Juan was never colder in his life. He had been taken before dawn from the prison on the outskirts of Riverhead, where he’d spent three nights in an unheated concrete cell in isolation and without visitors. Dressed in green prison fatigues under a bullet-proof vest that fit rigidly and tightly over his chest, back, and arms, he waited in a holding pen just behind one of the closed doors to the courtroom. It was just as cold here as in his concrete cell. The guards, their weapons in their hands, wore Eisenhower-style bomber jackets.

At last, the iron gate to the holding pen slid open. A slim Asian woman came in. She carried a briefcase. She had absolutely black eyes and black hair.

She said slowly, uncertain whether he spoke English, “Mr. Suarez, I am your lawyer.”

Not speaking, Juan nodded. He was uneasy with Asian people. He had never seen one in Mexico. And, when he arrived in New York, he found work washing dishes by hand fourteen hours a day at a dirty Chinese restaurant on First Avenue just above 96th Street. The abrupt, unfriendly man and woman who owned the restaurant never once asked his name, and he knew them only as Mr. and Mrs. Wan. They never said hello or good night. They paid him in cash, handing it to him as if they were reluctant to let it go. In the hot, noisy restaurant, Mr. and Mrs. Wan made slashing hand gestures to relay instructions to him. With the same hand gestures and a few explosive words, they threatened to fire him if he took one minute more than the ten minutes allotted to him during the two breaks in each fourteen-hour shift.

She asked, gently, “Do you speak English?”

“Some, not much.”

“My name is Theresa Bui.”

He nodded.

“I’m your lawyer. Do you understand? I’m a public defender. Do you know what that is?”

“Yes.”

She smiled. It was a kind smile. She said to one of the nearby guards, “I need privacy for a few minutes with Mr. Suarez.”

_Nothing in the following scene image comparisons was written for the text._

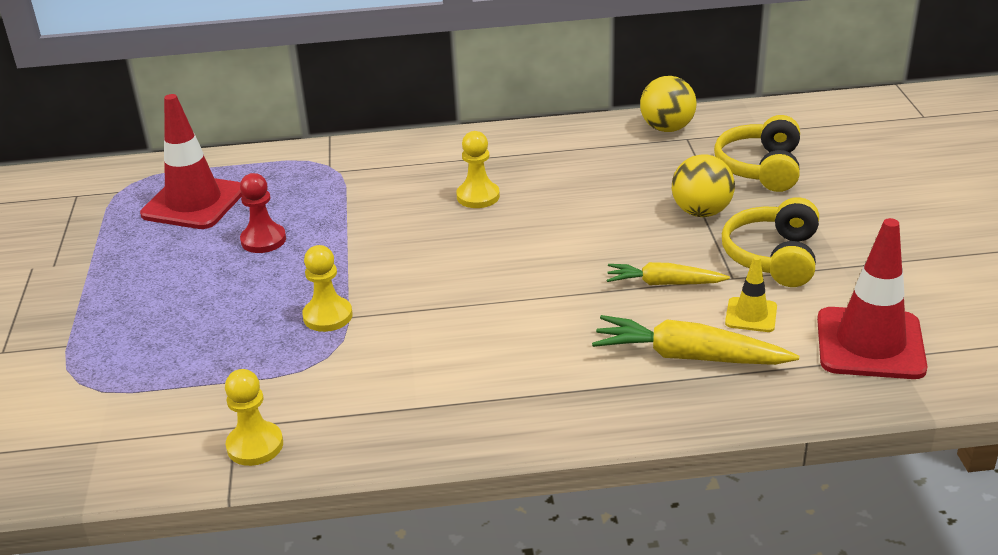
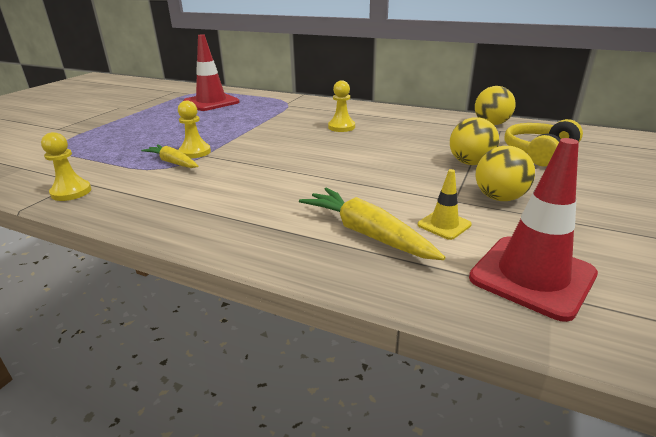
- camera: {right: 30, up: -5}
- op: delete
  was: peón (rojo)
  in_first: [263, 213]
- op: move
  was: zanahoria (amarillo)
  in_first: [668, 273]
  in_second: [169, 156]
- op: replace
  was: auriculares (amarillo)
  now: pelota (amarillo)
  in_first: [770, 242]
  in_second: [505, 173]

The men stepped back no more than a foot, no more out of earshot than they had been. They weren’t about to listen to a 34-year-old Asian woman with a briefcase.

Theresa Bui decided to ignore them. She explained that Juan was about to enter the courtroom with her; that she would be handed a paper; that the paper was an “indictment”; that he was accused of the murder of Brad Richardson and the stealing of more than $200,000; and that he would have to say not guilty to the judge.

“Mr. Suarez, you do understand me, don’t you?”